Prominent Jesuit Scholar Accused of Abuse

The sexual abuse scandal in the Roman Catholic Church has reached a “degree we could not have imagined," according to a statement made by Pope Benedict XVI  on Monday that was quoted the December 20th New York Times.

Indeed: Just recently, a prominent Jesuit scholar, Keith Pecklers, SJ,  was accused by 48-year-old Keith Brennan of sexual abuse, as reported in the December 12th Star-Ledger.

Pecklers is a professor of liturgy at the Pontifical Gregorian University in Rome and widely regarded as one of the foremost authorities on Catholic liturgy in the world. He is also a frequent commentator on Vatican Affairs for ABC News. Pecklers is a native of Jersey City and it was in St.
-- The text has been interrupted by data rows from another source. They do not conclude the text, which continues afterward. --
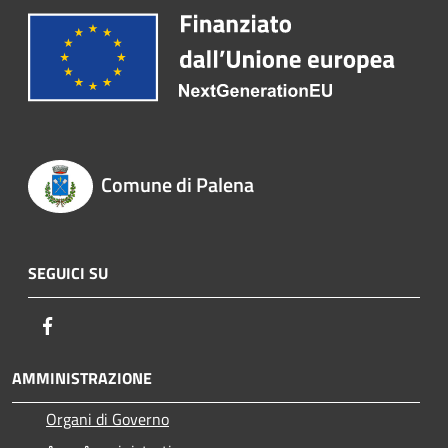
Comune di Palena
SEGUICI SU
Facebook
AMMINISTRAZIONE
Organi di Governo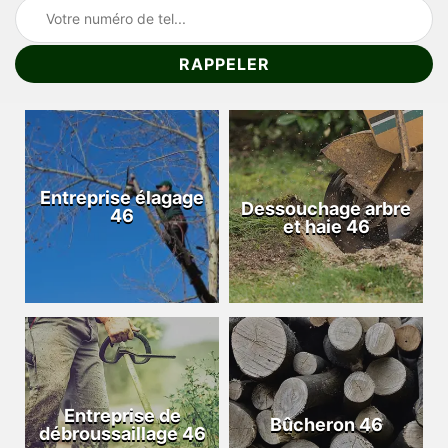
Entreprise élagage
Dessouchage arbre
46
et haie 46
Entreprise de
Bûcheron 46
débroussaillage 46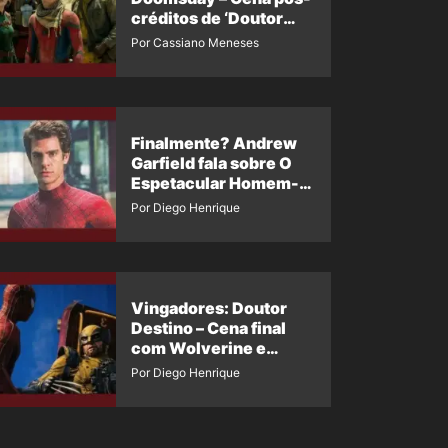
créditos de ‘Doutor
Destino’ é revelada
Por Cassiano Meneses
Finalmente? Andrew
Garfield fala sobre O
Espetacular Homem-
Aranha 3
Por Diego Henrique
Vingadores: Doutor
Destino – Cena final
com Wolverine e
Homem-Aranha de
Por Diego Henrique
Maguire vaza nas
redes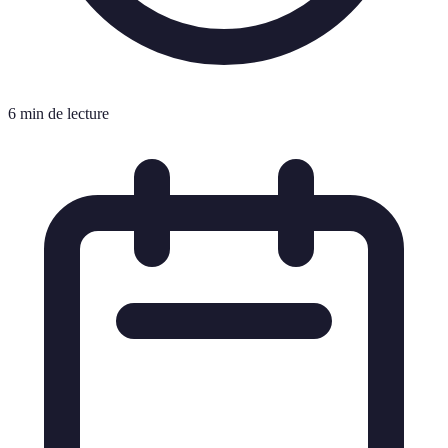
6 min de lecture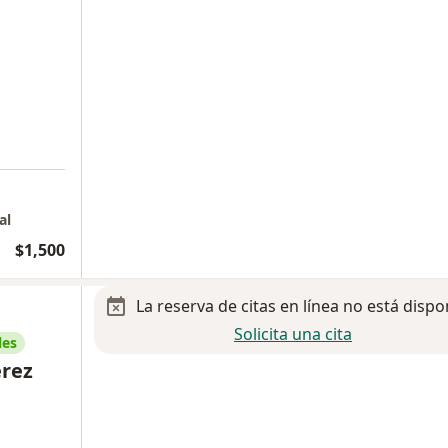
al
$1,500
La reserva de citas en línea no está dispo
Solicita una cita
les
rez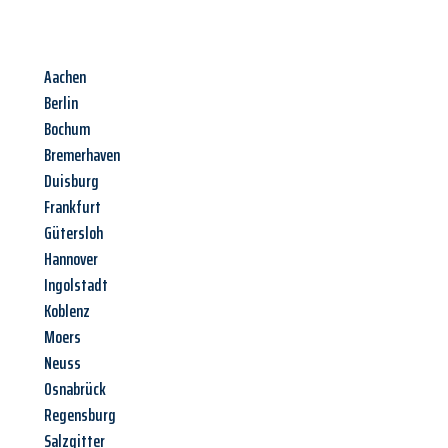
Aachen
Berlin
Bochum
Bremerhaven
Duisburg
Frankfurt
Gütersloh
Hannover
Ingolstadt
Koblenz
Moers
Neuss
Osnabrück
Regensburg
Salzgitter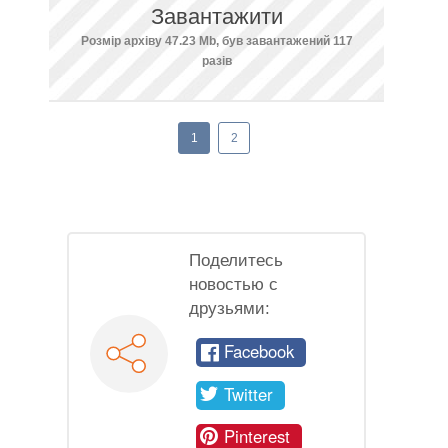
Завантажити
Розмір архіву 47.23 Mb, був завантажений 117
разів
1
2
Поделитесь
новостью с
друзьями:
Facebook
Twitter
Pinterest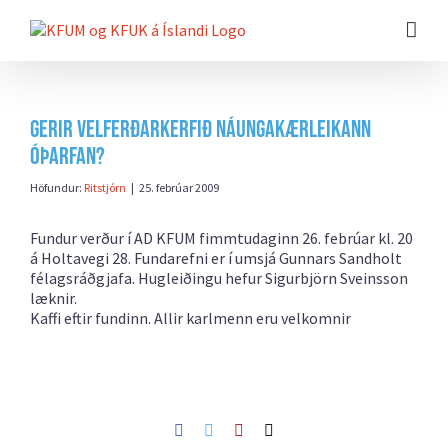
Farðu
beint
að
efni
síðunnar
Gerir velferðarkerfið náungakærleikann
óþarfan?
Höfundur:
Ritstjórn
|
25. febrúar 2009
Fundur verður í AD KFUM fimmtudaginn 26. febrúar kl. 20
á Holtavegi 28. Fundarefni er í umsjá Gunnars Sandholt
félagsráðgjafa. Hugleiðingu hefur Sigurbjörn Sveinsson
læknir.
Kaffi eftir fundinn. Allir karlmenn eru velkomnir
Facebook
Twitter
Pinterest
Netfang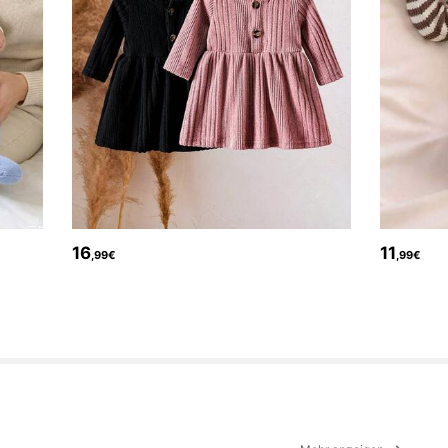
16
11
,99€
,99€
Paul’s Church in the Greenville section of Jersey City that then-14-year-old Brennan was abused by him starting in 1976.

In a December 5th story, the Star-Ledger also reported about how John J. Myers, the Archbishop of Newark, shielded at least four priests who had been accused of sexual abuse against children and one adult:

In the four instances, the priests have either admitted improper sexual contact, pleaded guilty to crimes stemming from accusations of sexual misconduct or been permanently barred from ministry by the archdiocese after allegations of sexual misconduct. 
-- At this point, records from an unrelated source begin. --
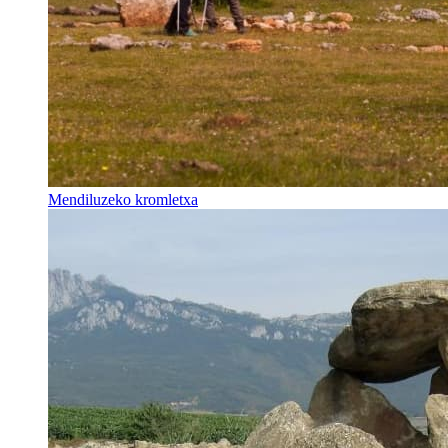
Mendiluzeko kromletxa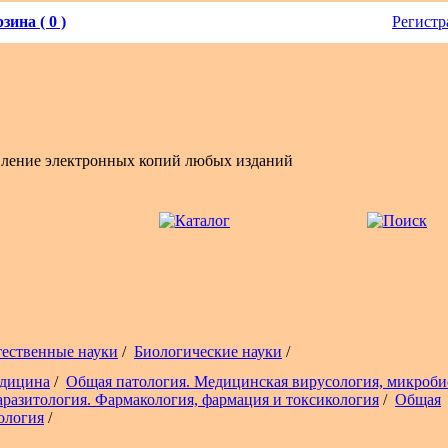
зина ( 0 )
Регистр
вление электронных копий любых изданий
тественные науки
/
Биологические науки
/
дицина
/
Общая патология. Медицинская вирусология, микроби
аразитология. Фармакология, фармация и токсикология
/
Общая
ология
/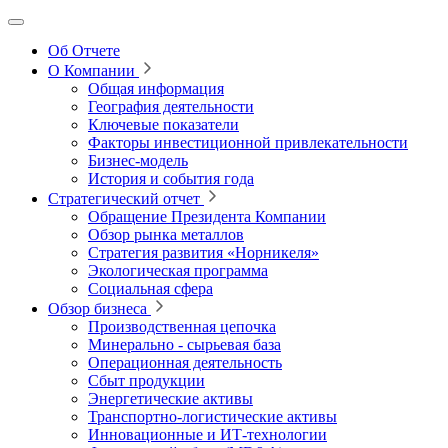
Об Отчете
О Компании
Общая информация
География деятельности
Ключевые показатели
Факторы инвестиционной привлекательности
Бизнес-модель
История и события года
Стратегический отчет
Обращение Президента Компании
Обзор рынка металлов
Стратегия развития
«Норникеля»
Экологическая программа
Социальная сфера
Обзор бизнеса
Производственная цепочка
Минерально
‑
сырьевая база
Операционная деятельность
Сбыт продукции
Энергетические активы
Транспортно-логистические активы
Инновационные и ИТ‑технологии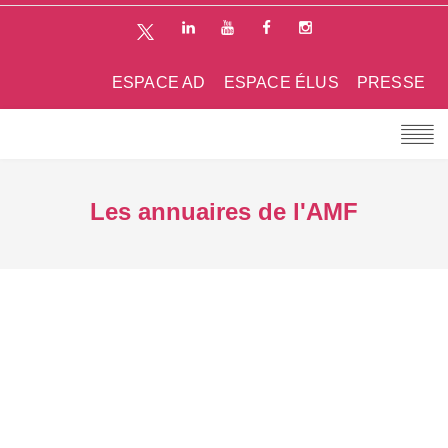
ESPACE AD
ESPACE ÉLUS
PRESSE
Les annuaires de l'AMF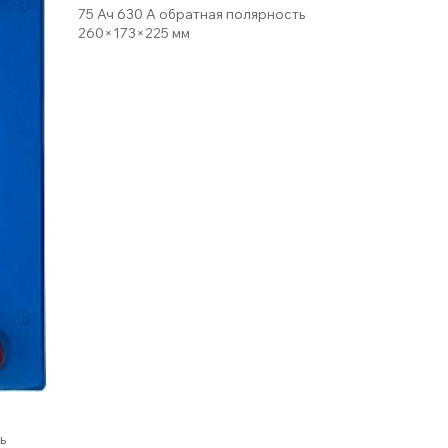
75 Ач 630 А обратная полярность
260×173×225 мм
ь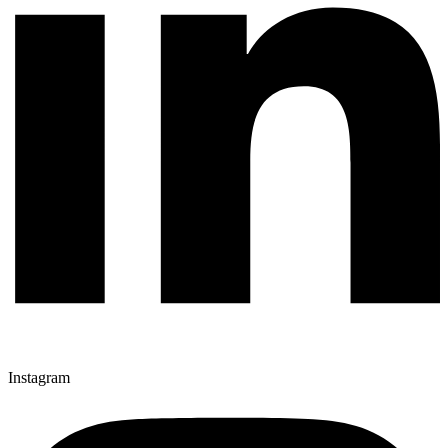
Instagram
In his Christmas message to the Vatican hierarchy, the Pope wrote that
“We must ask ourselves what we can do to repair as much as possible the injustice that has occurred.......We must ask ourselves what was wrong in our proclamation, in our whole way of living the Christian life, to allow such a thing to happen.”

In the past year, investigations in IrelandGermanyBelgiumthe Netherlands, and the United States have found that clerics from parish priests to those at high levels like Fr. Pecklers, committed sexual abuse against children in many cases. And in many if not most cases, the church hierarchy covered up the abuse, sometimes moving priests with a history of sexually abusing children from parish to parish, and without informing parishioners of the priests' history.
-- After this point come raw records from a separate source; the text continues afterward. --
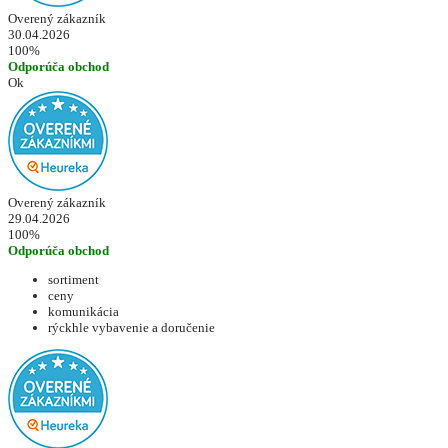
Overený zákazník
30.04.2026
100%
Odporúča obchod
Ok
Overený zákazník
29.04.2026
100%
Odporúča obchod
sortiment
ceny
komunikácia
rýckhle vybavenie a doručenie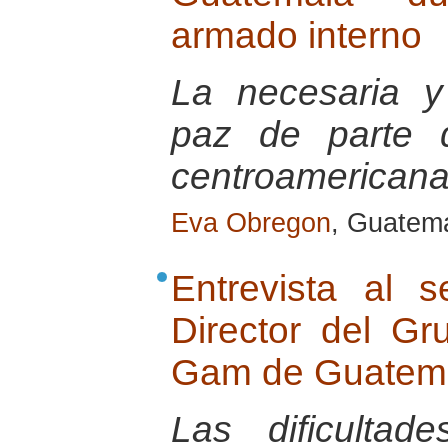
armado interno
La necesaria y
paz de parte d
centroamericana
Eva Obregon
, Guatema
Entrevista al 
Director del G
Gam de Guatem
Las dificulta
In his Christmas letter, even though the Pope states that '“We are well aware of the particular gravity of this sin committed by priests and of our corresponding responsibility,”' he also says that the abuses should be viewed 'in the context of these times."'

But rather than blaming 'these times' for the catalogue of abuses committed around the world, should not the Pope be looking at the culture of the Roman Catholic Church, a culture that, indeed, shielded and continues to shield---to protect---clerics who committed terrible crimes? As a July 8 editorial from the National Catholic Reporter states, the hierarchy of the Roman Catholic Church is 'as it has evolved in the past half millennium is deeply damaged from within.'


Earlier this year, the Vatican revised its law on sexual abuse, a step in the right direction----but a step that seems to be not only too little, but too, too late.